_Kutipan halaman_.
'''

Kelemahan yang serius dari “kompromi” misi lintas budaya adalah tergilasnya Injil dalamperjalanan waktu oleh pengaruh budaya. Artinya, ada kecenderungan dimana kebudayaan menjadi dominan atas Injil. Motivasi awal sejatinya adalah bagaimana agar Injil dapat diterima, namun karena pengaruh budaya menjadi lebih dominan, Injil akhirnya tenggelam dalam semangat kompromistis yang menyesatkan. Ini adalah tantangan yang harus diperhatikan secara serius sehingga ending dari misi lintas budaya adalah kemenangan Injil atas semua hal.

'''

_Baris data_.
'''

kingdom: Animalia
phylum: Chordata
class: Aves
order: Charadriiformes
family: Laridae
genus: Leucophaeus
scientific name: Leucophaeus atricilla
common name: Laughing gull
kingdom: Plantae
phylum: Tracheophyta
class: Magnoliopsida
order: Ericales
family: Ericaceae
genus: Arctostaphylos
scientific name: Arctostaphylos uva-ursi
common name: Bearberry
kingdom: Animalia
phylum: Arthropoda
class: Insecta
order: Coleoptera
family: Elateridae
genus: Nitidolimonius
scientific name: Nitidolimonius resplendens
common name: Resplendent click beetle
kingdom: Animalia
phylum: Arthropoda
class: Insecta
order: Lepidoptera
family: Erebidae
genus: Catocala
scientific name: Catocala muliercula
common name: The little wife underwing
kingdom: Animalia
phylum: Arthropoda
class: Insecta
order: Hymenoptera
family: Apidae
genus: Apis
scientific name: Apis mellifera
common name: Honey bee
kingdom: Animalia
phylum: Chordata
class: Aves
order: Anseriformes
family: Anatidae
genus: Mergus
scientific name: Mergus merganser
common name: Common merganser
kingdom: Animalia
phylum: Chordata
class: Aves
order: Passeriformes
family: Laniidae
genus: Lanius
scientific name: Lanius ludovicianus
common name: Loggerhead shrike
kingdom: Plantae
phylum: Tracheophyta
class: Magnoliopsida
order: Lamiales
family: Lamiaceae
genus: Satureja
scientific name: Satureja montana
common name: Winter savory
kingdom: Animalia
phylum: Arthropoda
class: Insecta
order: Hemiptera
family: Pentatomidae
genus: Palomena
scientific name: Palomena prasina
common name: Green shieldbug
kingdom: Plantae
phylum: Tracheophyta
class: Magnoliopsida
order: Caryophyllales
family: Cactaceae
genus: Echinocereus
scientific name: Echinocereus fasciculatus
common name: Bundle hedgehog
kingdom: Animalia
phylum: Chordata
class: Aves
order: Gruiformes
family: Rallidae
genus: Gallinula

'''

_Tugas yang diberikan_. Tuliskan secara berurutan kata pembuka setiap kalimat dalam kutipan tentang misi lintas budaya.

_Jawaban tugas_. Kelemahan, Artinya, Motivasi, Ini